* **Problem statement**: Please return the whole listing, character for character.

* **Exercise data**:
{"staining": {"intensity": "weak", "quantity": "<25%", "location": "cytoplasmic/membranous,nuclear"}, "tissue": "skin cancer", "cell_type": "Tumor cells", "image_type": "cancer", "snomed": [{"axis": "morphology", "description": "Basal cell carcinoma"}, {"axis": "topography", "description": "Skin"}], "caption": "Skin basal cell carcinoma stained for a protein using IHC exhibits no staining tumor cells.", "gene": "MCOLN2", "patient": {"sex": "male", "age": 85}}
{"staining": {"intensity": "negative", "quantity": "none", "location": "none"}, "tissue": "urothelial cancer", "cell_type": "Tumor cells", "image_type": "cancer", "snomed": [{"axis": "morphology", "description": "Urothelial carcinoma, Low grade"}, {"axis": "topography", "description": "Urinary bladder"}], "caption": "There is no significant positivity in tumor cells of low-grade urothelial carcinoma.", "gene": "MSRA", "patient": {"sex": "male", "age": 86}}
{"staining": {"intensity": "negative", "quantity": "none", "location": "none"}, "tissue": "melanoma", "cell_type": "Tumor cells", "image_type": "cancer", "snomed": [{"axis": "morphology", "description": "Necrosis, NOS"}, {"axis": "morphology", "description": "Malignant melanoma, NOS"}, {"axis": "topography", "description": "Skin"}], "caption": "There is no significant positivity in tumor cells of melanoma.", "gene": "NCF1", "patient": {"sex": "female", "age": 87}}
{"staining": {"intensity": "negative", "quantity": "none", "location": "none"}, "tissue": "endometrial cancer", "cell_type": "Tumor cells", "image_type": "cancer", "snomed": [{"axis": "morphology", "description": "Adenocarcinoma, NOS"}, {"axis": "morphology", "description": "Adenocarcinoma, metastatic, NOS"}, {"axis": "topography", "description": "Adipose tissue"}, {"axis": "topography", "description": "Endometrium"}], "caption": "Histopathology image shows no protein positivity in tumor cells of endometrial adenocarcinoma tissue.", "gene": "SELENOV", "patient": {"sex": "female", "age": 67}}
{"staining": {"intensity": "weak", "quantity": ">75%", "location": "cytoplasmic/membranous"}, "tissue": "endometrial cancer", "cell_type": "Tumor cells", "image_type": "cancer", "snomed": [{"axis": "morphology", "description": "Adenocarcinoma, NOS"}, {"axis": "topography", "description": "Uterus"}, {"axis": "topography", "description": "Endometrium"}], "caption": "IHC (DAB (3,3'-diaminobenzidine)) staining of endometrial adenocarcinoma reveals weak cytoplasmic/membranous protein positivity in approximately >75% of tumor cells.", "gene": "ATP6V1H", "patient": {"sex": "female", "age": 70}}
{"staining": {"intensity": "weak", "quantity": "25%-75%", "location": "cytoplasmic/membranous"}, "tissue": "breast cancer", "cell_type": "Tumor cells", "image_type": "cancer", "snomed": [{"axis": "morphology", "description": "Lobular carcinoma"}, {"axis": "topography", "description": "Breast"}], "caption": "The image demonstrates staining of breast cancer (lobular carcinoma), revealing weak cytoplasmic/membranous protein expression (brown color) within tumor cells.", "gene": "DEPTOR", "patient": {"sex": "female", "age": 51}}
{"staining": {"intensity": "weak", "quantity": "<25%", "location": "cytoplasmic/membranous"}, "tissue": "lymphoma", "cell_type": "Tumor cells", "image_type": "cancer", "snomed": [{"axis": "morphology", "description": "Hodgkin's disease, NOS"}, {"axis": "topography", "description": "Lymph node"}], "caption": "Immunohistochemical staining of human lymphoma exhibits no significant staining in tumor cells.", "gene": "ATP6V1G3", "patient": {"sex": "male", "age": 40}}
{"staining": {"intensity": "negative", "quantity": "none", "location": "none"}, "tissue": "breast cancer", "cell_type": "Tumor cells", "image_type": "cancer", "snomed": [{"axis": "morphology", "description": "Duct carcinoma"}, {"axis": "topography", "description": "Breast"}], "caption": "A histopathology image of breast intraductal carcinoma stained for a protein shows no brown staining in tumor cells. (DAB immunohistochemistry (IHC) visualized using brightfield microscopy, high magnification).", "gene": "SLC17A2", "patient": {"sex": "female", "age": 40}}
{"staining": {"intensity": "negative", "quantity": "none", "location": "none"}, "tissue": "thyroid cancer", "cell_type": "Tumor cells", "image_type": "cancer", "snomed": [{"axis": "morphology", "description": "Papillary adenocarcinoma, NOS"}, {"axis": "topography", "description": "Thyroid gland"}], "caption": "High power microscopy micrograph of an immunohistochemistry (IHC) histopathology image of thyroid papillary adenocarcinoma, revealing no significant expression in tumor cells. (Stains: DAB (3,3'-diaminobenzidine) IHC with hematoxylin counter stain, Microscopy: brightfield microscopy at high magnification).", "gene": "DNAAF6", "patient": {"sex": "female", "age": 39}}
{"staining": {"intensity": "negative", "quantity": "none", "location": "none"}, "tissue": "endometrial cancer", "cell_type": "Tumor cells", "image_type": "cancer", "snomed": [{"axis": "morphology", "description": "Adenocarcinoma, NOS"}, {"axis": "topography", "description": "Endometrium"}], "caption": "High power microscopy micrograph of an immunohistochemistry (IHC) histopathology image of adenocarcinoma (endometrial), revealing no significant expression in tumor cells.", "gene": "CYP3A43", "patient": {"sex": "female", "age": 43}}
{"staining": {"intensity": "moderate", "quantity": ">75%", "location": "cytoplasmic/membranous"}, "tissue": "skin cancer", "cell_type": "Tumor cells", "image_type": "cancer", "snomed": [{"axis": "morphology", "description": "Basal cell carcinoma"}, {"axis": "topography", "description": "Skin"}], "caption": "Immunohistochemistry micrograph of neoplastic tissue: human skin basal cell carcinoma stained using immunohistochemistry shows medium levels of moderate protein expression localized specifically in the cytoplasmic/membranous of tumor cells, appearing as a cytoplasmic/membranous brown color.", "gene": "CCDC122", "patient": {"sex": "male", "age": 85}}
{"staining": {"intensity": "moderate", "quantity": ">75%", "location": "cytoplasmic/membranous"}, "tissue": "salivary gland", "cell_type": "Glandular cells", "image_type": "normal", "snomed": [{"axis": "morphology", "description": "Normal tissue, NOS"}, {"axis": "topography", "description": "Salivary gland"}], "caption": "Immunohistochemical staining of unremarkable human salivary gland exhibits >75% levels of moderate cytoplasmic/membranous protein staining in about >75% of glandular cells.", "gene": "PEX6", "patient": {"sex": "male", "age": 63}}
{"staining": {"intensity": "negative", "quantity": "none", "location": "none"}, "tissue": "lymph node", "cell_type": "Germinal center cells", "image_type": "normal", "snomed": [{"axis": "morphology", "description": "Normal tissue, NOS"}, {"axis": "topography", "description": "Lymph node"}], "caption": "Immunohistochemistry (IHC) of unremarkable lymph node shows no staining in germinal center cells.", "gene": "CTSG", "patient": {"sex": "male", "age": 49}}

* **Answer to this exercise**:
{"staining": {"intensity": "weak", "quantity": "<25%", "location": "cytoplasmic/membranous,nuclear"}, "tissue": "skin cancer", "cell_type": "Tumor cells", "image_type": "cancer", "snomed": [{"axis": "morphology", "description": "Basal cell carcinoma"}, {"axis": "topography", "description": "Skin"}], "caption": "Skin basal cell carcinoma stained for a protein using IHC exhibits no staining tumor cells.", "gene": "MCOLN2", "patient": {"sex": "male", "age": 85}}
{"staining": {"intensity": "negative", "quantity": "none", "location": "none"}, "tissue": "urothelial cancer", "cell_type": "Tumor cells", "image_type": "cancer", "snomed": [{"axis": "morphology", "description": "Urothelial carcinoma, Low grade"}, {"axis": "topography", "description": "Urinary bladder"}], "caption": "There is no significant positivity in tumor cells of low-grade urothelial carcinoma.", "gene": "MSRA", "patient": {"sex": "male", "age": 86}}
{"staining": {"intensity": "negative", "quantity": "none", "location": "none"}, "tissue": "melanoma", "cell_type": "Tumor cells", "image_type": "cancer", "snomed": [{"axis": "morphology", "description": "Necrosis, NOS"}, {"axis": "morphology", "description": "Malignant melanoma, NOS"}, {"axis": "topography", "description": "Skin"}], "caption": "There is no significant positivity in tumor cells of melanoma.", "gene": "NCF1", "patient": {"sex": "female", "age": 87}}
{"staining": {"intensity": "negative", "quantity": "none", "location": "none"}, "tissue": "endometrial cancer", "cell_type": "Tumor cells", "image_type": "cancer", "snomed": [{"axis": "morphology", "description": "Adenocarcinoma, NOS"}, {"axis": "morphology", "description": "Adenocarcinoma, metastatic, NOS"}, {"axis": "topography", "description": "Adipose tissue"}, {"axis": "topography", "description": "Endometrium"}], "caption": "Histopathology image shows no protein positivity in tumor cells of endometrial adenocarcinoma tissue.", "gene": "SELENOV", "patient": {"sex": "female", "age": 67}}
{"staining": {"intensity": "weak", "quantity": ">75%", "location": "cytoplasmic/membranous"}, "tissue": "endometrial cancer", "cell_type": "Tumor cells", "image_type": "cancer", "snomed": [{"axis": "morphology", "description": "Adenocarcinoma, NOS"}, {"axis": "topography", "description": "Uterus"}, {"axis": "topography", "description": "Endometrium"}], "caption": "IHC (DAB (3,3'-diaminobenzidine)) staining of endometrial adenocarcinoma reveals weak cytoplasmic/membranous protein positivity in approximately >75% of tumor cells.", "gene": "ATP6V1H", "patient": {"sex": "female", "age": 70}}
{"staining": {"intensity": "weak", "quantity": "25%-75%", "location": "cytoplasmic/membranous"}, "tissue": "breast cancer", "cell_type": "Tumor cells", "image_type": "cancer", "snomed": [{"axis": "morphology", "description": "Lobular carcinoma"}, {"axis": "topography", "description": "Breast"}], "caption": "The image demonstrates staining of breast cancer (lobular carcinoma), revealing weak cytoplasmic/membranous protein expression (brown color) within tumor cells.", "gene": "DEPTOR", "patient": {"sex": "female", "age": 51}}
{"staining": {"intensity": "weak", "quantity": "<25%", "location": "cytoplasmic/membranous"}, "tissue": "lymphoma", "cell_type": "Tumor cells", "image_type": "cancer", "snomed": [{"axis": "morphology", "description": "Hodgkin's disease, NOS"}, {"axis": "topography", "description": "Lymph node"}], "caption": "Immunohistochemical staining of human lymphoma exhibits no significant staining in tumor cells.", "gene": "ATP6V1G3", "patient": {"sex": "male", "age": 40}}
{"staining": {"intensity": "negative", "quantity": "none", "location": "none"}, "tissue": "breast cancer", "cell_type": "Tumor cells", "image_type": "cancer", "snomed": [{"axis": "morphology", "description": "Duct carcinoma"}, {"axis": "topography", "description": "Breast"}], "caption": "A histopathology image of breast intraductal carcinoma stained for a protein shows no brown staining in tumor cells. (DAB immunohistochemistry (IHC) visualized using brightfield microscopy, high magnification).", "gene": "SLC17A2", "patient": {"sex": "female", "age": 40}}
{"staining": {"intensity": "negative", "quantity": "none", "location": "none"}, "tissue": "thyroid cancer", "cell_type": "Tumor cells", "image_type": "cancer", "snomed": [{"axis": "morphology", "description": "Papillary adenocarcinoma, NOS"}, {"axis": "topography", "description": "Thyroid gland"}], "caption": "High power microscopy micrograph of an immunohistochemistry (IHC) histopathology image of thyroid papillary adenocarcinoma, revealing no significant expression in tumor cells. (Stains: DAB (3,3'-diaminobenzidine) IHC with hematoxylin counter stain, Microscopy: brightfield microscopy at high magnification).", "gene": "DNAAF6", "patient": {"sex": "female", "age": 39}}
{"staining": {"intensity": "negative", "quantity": "none", "location": "none"}, "tissue": "endometrial cancer", "cell_type": "Tumor cells", "image_type": "cancer", "snomed": [{"axis": "morphology", "description": "Adenocarcinoma, NOS"}, {"axis": "topography", "description": "Endometrium"}], "caption": "High power microscopy micrograph of an immunohistochemistry (IHC) histopathology image of adenocarcinoma (endometrial), revealing no significant expression in tumor cells.", "gene": "CYP3A43", "patient": {"sex": "female", "age": 43}}
{"staining": {"intensity": "moderate", "quantity": ">75%", "location": "cytoplasmic/membranous"}, "tissue": "skin cancer", "cell_type": "Tumor cells", "image_type": "cancer", "snomed": [{"axis": "morphology", "description": "Basal cell carcinoma"}, {"axis": "topography", "description": "Skin"}], "caption": "Immunohistochemistry micrograph of neoplastic tissue: human skin basal cell carcinoma stained using immunohistochemistry shows medium levels of moderate protein expression localized specifically in the cytoplasmic/membranous of tumor cells, appearing as a cytoplasmic/membranous brown color.", "gene": "CCDC122", "patient": {"sex": "male", "age": 85}}
{"staining": {"intensity": "moderate", "quantity": ">75%", "location": "cytoplasmic/membranous"}, "tissue": "salivary gland", "cell_type": "Glandular cells", "image_type": "normal", "snomed": [{"axis": "morphology", "description": "Normal tissue, NOS"}, {"axis": "topography", "description": "Salivary gland"}], "caption": "Immunohistochemical staining of unremarkable human salivary gland exhibits >75% levels of moderate cytoplasmic/membranous protein staining in about >75% of glandular cells.", "gene": "PEX6", "patient": {"sex": "male", "age": 63}}
{"staining": {"intensity": "negative", "quantity": "none", "location": "none"}, "tissue": "lymph node", "cell_type": "Germinal center cells", "image_type": "normal", "snomed": [{"axis": "morphology", "description": "Normal tissue, NOS"}, {"axis": "topography", "description": "Lymph node"}], "caption": "Immunohistochemistry (IHC) of unremarkable lymph node shows no staining in germinal center cells.", "gene": "CTSG", "patient": {"sex": "male", "age": 49}}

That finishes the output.